JOB:
In the guest post on urban agriculture below, what share of Oklahoma City's population lives below the poverty level, according to the U.S. Census?

TEXT EXCERPT:

============

The eggs have it (Guest Post: Shauna Struby)

Shauna Lawyer Struby is the co-founder of Transition OKC, a catalyst for healthier, more resilient and sustainable communities. She lives in Oklahoma City with her family and two remarkably affable cats. 

Photo by mazaletel used under a Creative Commons License.
Photo by mazaletel used under a Creative Commons License.

After decades of relative obscurity, urban agricultural practices that help citizens become more self-sufficient and resilient, such as vegetable gardening, mini-orchards, composting, rainwater harvesting and keeping a few hens for fresh eggs, have plowed their way back into the mainstream. Advocates for urban agriculture note that updated ordinances provide cities and their citizens numerous health, economic, ecological and social benefits.

On December 31, the Oklahoma City Council will vote on whether to adopt updated ordinances related to urban agriculture. The ordinances, which were crafted by OKC Planning Department with input from the public, were unanimously passed by the Oklahoma City Planning Commission.

For lower income populations, the updated ordinances are particularly critical. According to the U.S. Census, in Oklahoma City 17.1 percent of the population lives below the poverty level. Furthermore, while the Supplemental Nutrition Assistance Program (formerly known as food stamps) and nonprofits such as the Regional Food Bank of Oklahoma provide much needed temporary supplemental help, they are not meant to be long-term solutions to hunger and poverty.

Dan West, founder of Heifer International, used to say, “Not a cup of milk, but a cow,” to illustrate the need for providing people with the tools to overcome hunger and poverty, and hence build their own resiliency. Urban ag ordinances provide some of those tools. Urban gardeners can make use of front and back yards to grow some or all of their own food, and urban farmers and entrepreneurs can start businesses growing food for consumers, restaurants or schools, thereby supporting themselves, possibly creating jobs for others, and building local economic resiliency.

“The ordinances will reduce the barriers and cost of urban farming development, allowing small businesses to make a profit on farming,” says Bud Scott, Executive Director of the Oklahoma Farm and Food Alliance. “Urban farms are very beneficial for low-income neighborhoods: the farms provide job training and career skills for at-risk youth, they teach kids about healthy food, they provide a positive after-school atmosphere, and become de-facto community centers.”

============

THE DATA:

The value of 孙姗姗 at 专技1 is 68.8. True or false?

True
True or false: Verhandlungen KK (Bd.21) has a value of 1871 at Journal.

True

============

WRITTEN ANSWER:
17.1 percent